Bizim gördüğümüz köylerde yağmurlama sistemlerine bağlı aparatlardaki su atım mesafesi iyimser tahminle 4-5 metre kadardı. Bu arada “Vahşi sulama” sistemi denilen, “salma su” sisteminin, bazı noktalarda az da olsa kullanıldığını öğrendik.
Günün en sıcak olduğu vakitlerde binlerce-on binlerce kuyudan açık sula sistemlerine su çekilmesi, dehşet verici bir olay. İlk önce sıcak havada su buharlaşıyor ve büyük ölçüde kayba uğruyor. Bu arada bitkide istediği suyu alamıyor. Kuraklık ve su kaynaklarının baskı altında olduğu bir dönemde alınması gereken önlemler alınmıyor. Tarımsal sulamada su disiplini de görülmüş değil. Türkiye’de kullanılabilen suların yüzde 75’i tarım alanında kullanılıyor.

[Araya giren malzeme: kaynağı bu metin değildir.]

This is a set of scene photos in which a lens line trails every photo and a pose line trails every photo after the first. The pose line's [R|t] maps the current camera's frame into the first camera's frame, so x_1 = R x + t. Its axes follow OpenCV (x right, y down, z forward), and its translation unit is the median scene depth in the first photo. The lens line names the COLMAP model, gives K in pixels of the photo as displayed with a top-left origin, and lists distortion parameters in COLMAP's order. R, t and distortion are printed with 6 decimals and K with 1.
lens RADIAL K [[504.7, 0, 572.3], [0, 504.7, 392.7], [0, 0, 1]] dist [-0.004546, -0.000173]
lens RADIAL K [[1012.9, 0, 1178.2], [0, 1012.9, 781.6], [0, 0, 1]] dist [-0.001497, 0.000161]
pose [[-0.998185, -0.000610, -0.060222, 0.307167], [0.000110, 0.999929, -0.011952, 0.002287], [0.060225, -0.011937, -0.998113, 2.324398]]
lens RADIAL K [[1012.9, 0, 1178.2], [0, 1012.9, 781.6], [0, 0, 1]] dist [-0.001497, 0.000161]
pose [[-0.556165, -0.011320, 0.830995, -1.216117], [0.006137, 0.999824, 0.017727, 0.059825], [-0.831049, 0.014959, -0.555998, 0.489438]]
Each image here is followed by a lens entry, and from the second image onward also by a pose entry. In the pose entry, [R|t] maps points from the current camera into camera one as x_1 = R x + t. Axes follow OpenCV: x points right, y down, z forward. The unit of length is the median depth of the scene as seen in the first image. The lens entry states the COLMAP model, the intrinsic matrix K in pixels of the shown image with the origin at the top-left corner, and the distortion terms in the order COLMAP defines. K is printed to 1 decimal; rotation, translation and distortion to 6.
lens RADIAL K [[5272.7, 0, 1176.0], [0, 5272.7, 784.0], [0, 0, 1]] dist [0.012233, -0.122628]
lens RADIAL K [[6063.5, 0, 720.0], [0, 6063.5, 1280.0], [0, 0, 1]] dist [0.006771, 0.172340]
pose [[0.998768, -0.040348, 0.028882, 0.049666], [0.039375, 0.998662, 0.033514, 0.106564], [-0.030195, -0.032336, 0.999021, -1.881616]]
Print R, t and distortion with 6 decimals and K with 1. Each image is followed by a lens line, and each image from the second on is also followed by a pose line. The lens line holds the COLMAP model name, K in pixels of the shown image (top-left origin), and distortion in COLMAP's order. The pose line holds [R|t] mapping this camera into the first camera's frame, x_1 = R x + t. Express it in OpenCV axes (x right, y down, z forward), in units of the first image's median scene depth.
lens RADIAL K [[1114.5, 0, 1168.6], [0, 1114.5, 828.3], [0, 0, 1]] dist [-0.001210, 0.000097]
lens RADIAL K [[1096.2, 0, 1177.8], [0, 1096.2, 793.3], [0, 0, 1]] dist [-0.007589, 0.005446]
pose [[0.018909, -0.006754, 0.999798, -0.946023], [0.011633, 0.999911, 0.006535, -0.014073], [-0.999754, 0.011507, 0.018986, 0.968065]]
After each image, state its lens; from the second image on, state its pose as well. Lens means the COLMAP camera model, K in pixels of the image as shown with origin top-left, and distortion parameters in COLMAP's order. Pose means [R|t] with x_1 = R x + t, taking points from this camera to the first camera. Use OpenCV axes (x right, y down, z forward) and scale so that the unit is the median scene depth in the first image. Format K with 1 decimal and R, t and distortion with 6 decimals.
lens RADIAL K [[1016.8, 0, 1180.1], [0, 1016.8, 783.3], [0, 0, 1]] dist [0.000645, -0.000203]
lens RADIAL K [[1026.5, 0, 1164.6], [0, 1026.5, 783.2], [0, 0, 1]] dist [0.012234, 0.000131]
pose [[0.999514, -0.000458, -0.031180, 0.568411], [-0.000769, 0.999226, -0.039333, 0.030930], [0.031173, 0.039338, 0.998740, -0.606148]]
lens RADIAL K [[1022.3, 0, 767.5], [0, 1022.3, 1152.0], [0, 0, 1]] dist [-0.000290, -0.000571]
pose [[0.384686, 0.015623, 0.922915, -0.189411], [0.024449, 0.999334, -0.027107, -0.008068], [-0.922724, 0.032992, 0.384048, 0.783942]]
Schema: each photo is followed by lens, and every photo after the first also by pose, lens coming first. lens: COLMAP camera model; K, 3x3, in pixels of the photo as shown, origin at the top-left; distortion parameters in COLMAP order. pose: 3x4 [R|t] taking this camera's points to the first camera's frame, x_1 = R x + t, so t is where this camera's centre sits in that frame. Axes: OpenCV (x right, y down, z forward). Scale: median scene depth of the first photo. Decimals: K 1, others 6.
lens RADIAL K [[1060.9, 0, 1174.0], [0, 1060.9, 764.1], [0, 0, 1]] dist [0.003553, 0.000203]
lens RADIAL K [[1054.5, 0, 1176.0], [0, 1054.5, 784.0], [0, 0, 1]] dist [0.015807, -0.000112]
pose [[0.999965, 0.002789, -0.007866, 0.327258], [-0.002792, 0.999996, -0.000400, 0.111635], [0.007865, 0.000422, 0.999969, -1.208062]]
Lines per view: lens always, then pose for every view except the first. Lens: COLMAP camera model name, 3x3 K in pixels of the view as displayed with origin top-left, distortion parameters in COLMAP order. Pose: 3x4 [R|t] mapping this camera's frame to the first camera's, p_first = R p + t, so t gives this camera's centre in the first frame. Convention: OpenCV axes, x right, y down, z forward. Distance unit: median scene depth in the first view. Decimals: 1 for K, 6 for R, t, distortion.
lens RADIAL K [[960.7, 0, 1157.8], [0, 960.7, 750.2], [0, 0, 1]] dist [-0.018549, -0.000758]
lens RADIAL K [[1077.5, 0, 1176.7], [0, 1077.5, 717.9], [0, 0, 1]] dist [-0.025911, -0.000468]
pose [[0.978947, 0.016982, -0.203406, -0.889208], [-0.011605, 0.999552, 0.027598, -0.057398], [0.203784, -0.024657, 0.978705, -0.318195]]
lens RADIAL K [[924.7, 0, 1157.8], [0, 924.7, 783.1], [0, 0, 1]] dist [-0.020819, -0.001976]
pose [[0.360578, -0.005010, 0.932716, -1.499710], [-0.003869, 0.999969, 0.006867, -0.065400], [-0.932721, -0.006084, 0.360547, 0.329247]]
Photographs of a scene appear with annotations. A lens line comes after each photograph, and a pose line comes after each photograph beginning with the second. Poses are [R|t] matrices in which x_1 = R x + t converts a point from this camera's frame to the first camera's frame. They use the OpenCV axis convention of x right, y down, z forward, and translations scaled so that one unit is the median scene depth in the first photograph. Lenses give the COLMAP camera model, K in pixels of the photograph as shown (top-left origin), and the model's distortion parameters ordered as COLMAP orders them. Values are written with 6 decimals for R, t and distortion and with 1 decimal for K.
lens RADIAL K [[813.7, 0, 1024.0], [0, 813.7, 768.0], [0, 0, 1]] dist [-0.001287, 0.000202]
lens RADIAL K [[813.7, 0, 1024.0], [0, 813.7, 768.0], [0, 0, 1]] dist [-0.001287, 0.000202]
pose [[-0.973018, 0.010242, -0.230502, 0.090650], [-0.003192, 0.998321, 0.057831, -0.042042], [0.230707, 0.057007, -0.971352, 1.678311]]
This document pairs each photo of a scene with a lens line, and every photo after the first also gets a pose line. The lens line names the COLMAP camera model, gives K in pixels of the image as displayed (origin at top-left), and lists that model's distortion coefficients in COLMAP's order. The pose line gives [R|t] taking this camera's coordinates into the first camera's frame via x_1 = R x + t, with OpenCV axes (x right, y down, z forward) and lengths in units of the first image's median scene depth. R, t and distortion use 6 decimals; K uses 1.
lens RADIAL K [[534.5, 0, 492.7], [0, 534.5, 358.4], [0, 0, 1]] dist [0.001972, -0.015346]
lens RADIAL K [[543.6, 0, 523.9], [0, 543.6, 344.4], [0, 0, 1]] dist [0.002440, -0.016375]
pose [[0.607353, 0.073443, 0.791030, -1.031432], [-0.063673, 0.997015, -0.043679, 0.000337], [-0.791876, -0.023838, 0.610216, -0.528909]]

Tarımda Arpa-Buğday gibi bitkiler, az su isteyen bitkiler. Mısır ve Pancar ise çok su isteyen bitkiler. Arpa-Buğday ekili bir tarlada ekimden-hasada kadar üç sulama yeterli oluyor. Mısır tarlasında 12-14, Pancar tarlasında ise 8-10 sefer arasında sulama yapılıyor. Bu bitkiler suyu doymayan bitkiler.
Su darlığında, su savurganlığı yaşanıyor.
Suyun kutsallığına da artık önem atfedilmiyor.